In the radical atmosphere of the Cultural Revolution, Lian's family has lost their prominence and is considered beneath contempt. Just as Lian forms a friendship with Kim, a reviled outcast of the third caste, ironically, the highest class by Mao's decree, Lian's father is transferred to a far-off province, and her mother, a historian, is forced into a reeducation camp.
When Lian becomes ill, her headstrong mother secures permission to take Lian with her to the prison camp. There, despite the grueling conditions, Lian has the educational opportunity of a lifetime: Several of the nation's leading scholars, all prisoners of the regime, teach her lessons she would never have learned at school. In the camp, with no contemporary to speak to, she finds a place to repeat her politically condemned lessons and thus discovers her own voice, a place she calls "the Lily Theater."
Returning from the camp to Kim, Lian struggles to reconnect with her friend. But their fierce closeness cannot alter the rigid caste system still reigning in Communist China, and their lives turn as chaotic as their turbulent country.

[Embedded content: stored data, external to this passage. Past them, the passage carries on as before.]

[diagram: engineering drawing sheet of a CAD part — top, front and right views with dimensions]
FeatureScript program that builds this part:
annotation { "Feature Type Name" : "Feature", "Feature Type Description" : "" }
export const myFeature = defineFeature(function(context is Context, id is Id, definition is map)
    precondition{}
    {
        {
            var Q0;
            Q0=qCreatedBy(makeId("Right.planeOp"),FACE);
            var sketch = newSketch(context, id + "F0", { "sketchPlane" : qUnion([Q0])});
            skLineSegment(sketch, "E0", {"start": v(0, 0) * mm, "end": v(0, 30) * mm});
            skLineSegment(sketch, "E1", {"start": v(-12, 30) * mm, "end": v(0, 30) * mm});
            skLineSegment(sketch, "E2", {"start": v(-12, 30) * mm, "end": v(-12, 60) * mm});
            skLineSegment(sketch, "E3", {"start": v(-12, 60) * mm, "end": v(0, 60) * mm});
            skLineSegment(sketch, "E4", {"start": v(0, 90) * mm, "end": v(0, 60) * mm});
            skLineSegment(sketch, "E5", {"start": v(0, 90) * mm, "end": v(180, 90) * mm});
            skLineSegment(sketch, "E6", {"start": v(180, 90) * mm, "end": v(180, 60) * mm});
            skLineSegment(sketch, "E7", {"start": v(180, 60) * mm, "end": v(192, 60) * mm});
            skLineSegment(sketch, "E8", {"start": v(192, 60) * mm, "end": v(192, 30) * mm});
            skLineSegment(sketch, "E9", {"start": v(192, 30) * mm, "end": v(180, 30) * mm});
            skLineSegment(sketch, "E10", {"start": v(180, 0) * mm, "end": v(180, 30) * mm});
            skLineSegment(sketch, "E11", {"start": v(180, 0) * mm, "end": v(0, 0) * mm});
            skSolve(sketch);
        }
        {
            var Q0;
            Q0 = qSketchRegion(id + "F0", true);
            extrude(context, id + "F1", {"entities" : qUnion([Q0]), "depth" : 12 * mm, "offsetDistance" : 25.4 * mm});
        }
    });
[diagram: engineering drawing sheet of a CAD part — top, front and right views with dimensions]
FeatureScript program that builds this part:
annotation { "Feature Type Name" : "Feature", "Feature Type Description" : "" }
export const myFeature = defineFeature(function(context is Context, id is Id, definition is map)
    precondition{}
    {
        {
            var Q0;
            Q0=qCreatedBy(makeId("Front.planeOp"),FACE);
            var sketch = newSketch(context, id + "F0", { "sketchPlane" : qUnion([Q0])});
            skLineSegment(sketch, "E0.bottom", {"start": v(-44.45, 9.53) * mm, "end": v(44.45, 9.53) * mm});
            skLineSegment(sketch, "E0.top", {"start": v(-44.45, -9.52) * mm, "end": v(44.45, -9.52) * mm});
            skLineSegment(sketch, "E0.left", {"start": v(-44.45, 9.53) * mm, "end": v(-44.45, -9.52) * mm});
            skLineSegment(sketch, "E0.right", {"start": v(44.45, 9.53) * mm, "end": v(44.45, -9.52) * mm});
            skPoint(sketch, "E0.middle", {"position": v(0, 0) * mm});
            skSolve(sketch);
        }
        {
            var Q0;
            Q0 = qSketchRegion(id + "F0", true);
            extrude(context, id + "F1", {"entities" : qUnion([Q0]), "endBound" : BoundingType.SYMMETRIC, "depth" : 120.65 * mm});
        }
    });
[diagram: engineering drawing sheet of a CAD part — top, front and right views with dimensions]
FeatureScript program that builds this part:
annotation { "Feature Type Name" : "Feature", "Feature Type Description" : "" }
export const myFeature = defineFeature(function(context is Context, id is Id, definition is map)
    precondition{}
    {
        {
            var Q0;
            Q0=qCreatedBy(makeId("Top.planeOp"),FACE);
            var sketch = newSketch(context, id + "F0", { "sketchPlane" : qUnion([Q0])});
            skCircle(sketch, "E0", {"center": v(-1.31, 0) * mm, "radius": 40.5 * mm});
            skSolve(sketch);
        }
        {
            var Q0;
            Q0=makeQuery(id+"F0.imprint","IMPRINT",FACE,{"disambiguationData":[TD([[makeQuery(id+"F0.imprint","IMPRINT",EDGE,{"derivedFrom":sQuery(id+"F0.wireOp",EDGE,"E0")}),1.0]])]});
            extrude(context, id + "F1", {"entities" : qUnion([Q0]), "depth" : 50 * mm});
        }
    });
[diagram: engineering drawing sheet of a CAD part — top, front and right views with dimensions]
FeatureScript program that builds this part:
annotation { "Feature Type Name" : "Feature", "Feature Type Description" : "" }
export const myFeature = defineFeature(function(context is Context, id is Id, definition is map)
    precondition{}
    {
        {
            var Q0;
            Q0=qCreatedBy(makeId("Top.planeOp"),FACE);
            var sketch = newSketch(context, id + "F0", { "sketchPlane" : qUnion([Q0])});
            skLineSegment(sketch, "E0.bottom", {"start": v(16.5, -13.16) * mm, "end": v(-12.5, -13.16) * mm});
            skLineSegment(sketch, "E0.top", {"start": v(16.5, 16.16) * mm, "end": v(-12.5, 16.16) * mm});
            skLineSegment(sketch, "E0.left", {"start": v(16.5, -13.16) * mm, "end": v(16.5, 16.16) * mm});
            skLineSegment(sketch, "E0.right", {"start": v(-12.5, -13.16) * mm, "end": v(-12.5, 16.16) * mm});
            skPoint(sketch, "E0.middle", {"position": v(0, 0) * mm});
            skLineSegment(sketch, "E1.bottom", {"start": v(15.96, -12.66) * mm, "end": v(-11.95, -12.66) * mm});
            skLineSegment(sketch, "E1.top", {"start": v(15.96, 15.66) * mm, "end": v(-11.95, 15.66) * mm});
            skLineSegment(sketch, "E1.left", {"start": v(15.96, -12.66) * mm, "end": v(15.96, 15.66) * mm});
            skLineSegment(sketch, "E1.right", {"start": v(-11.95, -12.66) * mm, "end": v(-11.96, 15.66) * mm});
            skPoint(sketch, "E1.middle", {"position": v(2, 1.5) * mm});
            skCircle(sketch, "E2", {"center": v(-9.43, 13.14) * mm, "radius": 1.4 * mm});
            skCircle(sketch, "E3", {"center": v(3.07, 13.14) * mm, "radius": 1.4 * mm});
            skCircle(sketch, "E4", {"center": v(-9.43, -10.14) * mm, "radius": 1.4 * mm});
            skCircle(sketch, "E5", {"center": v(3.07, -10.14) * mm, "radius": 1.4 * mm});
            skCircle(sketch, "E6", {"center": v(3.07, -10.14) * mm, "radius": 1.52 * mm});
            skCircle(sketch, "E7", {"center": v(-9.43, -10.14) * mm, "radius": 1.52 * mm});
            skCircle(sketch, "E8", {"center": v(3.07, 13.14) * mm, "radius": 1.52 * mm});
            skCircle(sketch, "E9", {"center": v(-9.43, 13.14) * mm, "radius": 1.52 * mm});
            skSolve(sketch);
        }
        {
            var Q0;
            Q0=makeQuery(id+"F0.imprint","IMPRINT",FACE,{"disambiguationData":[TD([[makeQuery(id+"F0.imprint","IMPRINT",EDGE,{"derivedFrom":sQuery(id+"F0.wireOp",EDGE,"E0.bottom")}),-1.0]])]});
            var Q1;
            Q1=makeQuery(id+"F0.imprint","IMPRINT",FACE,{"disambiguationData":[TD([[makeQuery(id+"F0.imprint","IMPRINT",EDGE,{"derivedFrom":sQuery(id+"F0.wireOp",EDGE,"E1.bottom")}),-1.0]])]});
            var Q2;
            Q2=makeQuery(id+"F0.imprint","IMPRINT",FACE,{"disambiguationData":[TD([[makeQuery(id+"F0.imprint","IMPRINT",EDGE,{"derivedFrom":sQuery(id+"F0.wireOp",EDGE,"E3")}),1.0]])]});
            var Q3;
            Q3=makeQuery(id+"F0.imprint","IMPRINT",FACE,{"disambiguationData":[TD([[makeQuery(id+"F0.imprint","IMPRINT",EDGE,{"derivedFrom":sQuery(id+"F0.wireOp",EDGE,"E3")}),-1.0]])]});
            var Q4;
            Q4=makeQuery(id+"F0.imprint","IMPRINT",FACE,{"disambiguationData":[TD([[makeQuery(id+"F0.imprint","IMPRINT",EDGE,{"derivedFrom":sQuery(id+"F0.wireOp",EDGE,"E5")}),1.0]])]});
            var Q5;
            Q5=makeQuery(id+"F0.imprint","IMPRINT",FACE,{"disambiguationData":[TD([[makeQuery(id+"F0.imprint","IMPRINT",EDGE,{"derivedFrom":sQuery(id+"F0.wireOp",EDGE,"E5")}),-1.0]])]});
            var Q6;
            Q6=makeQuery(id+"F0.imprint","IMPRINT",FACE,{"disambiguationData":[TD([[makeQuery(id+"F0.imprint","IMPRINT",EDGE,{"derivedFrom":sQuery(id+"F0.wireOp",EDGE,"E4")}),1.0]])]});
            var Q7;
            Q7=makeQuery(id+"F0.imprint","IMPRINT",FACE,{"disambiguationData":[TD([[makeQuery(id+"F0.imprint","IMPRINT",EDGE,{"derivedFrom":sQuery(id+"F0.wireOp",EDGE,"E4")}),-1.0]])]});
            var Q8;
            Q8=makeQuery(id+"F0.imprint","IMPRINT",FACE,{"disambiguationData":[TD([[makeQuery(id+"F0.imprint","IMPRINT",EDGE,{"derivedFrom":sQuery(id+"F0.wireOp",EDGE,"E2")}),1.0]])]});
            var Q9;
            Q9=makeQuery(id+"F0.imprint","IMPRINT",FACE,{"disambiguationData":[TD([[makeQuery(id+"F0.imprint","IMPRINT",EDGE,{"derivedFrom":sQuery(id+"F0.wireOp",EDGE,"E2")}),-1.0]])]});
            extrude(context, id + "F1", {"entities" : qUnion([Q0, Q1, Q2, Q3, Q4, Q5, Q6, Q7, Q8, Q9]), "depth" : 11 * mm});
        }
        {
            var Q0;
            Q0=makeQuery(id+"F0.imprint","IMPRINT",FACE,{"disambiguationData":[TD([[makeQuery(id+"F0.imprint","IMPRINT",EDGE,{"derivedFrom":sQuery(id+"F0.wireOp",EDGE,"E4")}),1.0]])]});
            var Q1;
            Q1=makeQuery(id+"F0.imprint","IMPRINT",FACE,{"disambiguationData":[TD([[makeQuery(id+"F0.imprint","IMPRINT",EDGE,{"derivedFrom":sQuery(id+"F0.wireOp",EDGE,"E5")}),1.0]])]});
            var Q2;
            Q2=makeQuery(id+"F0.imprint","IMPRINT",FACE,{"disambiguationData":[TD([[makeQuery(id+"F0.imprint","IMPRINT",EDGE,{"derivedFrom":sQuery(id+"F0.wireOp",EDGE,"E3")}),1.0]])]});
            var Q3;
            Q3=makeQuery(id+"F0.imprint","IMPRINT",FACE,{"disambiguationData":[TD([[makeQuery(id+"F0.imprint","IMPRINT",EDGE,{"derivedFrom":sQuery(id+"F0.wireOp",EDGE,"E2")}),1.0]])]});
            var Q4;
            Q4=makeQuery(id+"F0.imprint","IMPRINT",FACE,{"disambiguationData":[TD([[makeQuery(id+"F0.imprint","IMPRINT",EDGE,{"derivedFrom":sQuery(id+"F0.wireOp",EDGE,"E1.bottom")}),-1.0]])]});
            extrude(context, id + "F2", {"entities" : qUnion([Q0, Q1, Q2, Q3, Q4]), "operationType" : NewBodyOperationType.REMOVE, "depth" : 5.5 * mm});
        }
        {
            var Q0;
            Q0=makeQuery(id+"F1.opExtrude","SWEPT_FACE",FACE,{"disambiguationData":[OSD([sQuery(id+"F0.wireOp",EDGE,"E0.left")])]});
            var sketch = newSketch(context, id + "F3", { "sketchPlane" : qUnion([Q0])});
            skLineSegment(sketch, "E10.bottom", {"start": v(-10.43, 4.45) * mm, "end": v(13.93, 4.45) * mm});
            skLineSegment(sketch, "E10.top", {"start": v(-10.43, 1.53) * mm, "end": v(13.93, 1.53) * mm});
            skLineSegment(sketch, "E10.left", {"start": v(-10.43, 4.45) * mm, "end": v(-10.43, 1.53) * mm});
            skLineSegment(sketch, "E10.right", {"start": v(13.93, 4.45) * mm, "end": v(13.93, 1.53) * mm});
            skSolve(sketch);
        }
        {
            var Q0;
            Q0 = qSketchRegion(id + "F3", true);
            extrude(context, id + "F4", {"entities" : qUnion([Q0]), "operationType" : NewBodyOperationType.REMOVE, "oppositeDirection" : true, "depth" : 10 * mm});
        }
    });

With unflinching honesty, Lulu Wang captures the coarse reality of Maoist China, startlingly offset by the deeply moving story of two girls who fight the odds to preserve their friendship.
Winner of the Nonino International Prize for Literature in 1999, THE LILY THEATER is being published abroad in fourteen countries (Australia, Brazil, Finland, France, Germany, Iceland, Israel, Italy, Japan, Norway, Portugal, Spain, Sweden, UK).